ترجمه مقاله نقش ضروری ارتباطات 6G با چشم انداز صنعت 4.0
- مبلغ: ۸۶,۰۰۰ تومان
ترجمه مقاله پایداری توسعه شهری، تعدیل ساختار صنعتی و کارایی کاربری زمین
- مبلغ: ۹۱,۰۰۰ تومان
abstract
We propose an heuristic approach to the vehicle ferry revenue management problem, where the aim is to maximize the revenue obtained from the sale of vehicle tickets by varying the prices charged to different vehicle types, each occupying a different amount of deck space. Customers arrive and purchase tickets according to their vehicle type and their willingness-to-pay, which typically increases over time because customers purchasing tickets closer to departure tend to accept higher prices. The optimization problem can be solved using dynamic programming but the possible states in the selling season are the set of all feasible vehicle mixes that fit onto the ferry. This makes the problem intractable as the number of vehicle types and ferry size increases. We propose a state space reduction, which uses a vehicle ferry loading simulator to map each vehicle mix to a remaining-space state. This reduces the state space of the dynamic program. Our approach allows the value function to be approximated rapidly and accurately with a relatively coarse discretization of states. We present simulations of the selling season using this reduced state space to validate the method. The vehicle ferry loading simulator was developed in collaboration with a vehicle ferry company and addresses real-world constraints such as manoeuvrability, elevator access, strategic parking gaps, vehicle height constraints and ease of implementation of the packing solutions.
Discussion
We have described a practical method for finding the optimal price to charge on vehicle ferries with stochastic demand and variable configurations. This compares well with the exact solution on small problem instances (97.48% of the optimal revenue and 0.7% of the computation time) and remains tractable for larger problems. Experimental results from a range of demand scenarios showed that our method led to higher average revenues than alternative pricing strategies in most cases. In particular, it attained average revenues that were 6% higher than those attained by the approximation of current practice. We believe this to be due to the method incorporating more flexibility in its pricing, allowing it to react to realized demand and improve the efficiency of the packing. This is underlined by the observation that improving the efficiency of the packing by re-optimizing during the selling season was shown to result in a 2.2% average increase in revenue.
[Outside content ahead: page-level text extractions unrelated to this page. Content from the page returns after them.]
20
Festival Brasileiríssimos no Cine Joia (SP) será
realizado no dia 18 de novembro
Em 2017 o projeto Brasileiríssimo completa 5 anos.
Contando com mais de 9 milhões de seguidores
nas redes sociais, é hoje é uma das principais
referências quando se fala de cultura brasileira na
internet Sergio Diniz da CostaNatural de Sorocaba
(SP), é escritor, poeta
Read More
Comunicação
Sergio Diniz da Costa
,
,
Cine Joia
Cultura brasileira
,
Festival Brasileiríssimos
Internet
Being flexible with the ferry configuration and allowing it to vary during the selling period was shown to increase average revenue in some cases whilst being susceptible to pitfalls in certain situations. In particular the average demand scenario appeared to have the 0 and 2 mezzanine deck configurations as non-profitable attractors due to the effect that different pricing policies have on the final vehicle mix.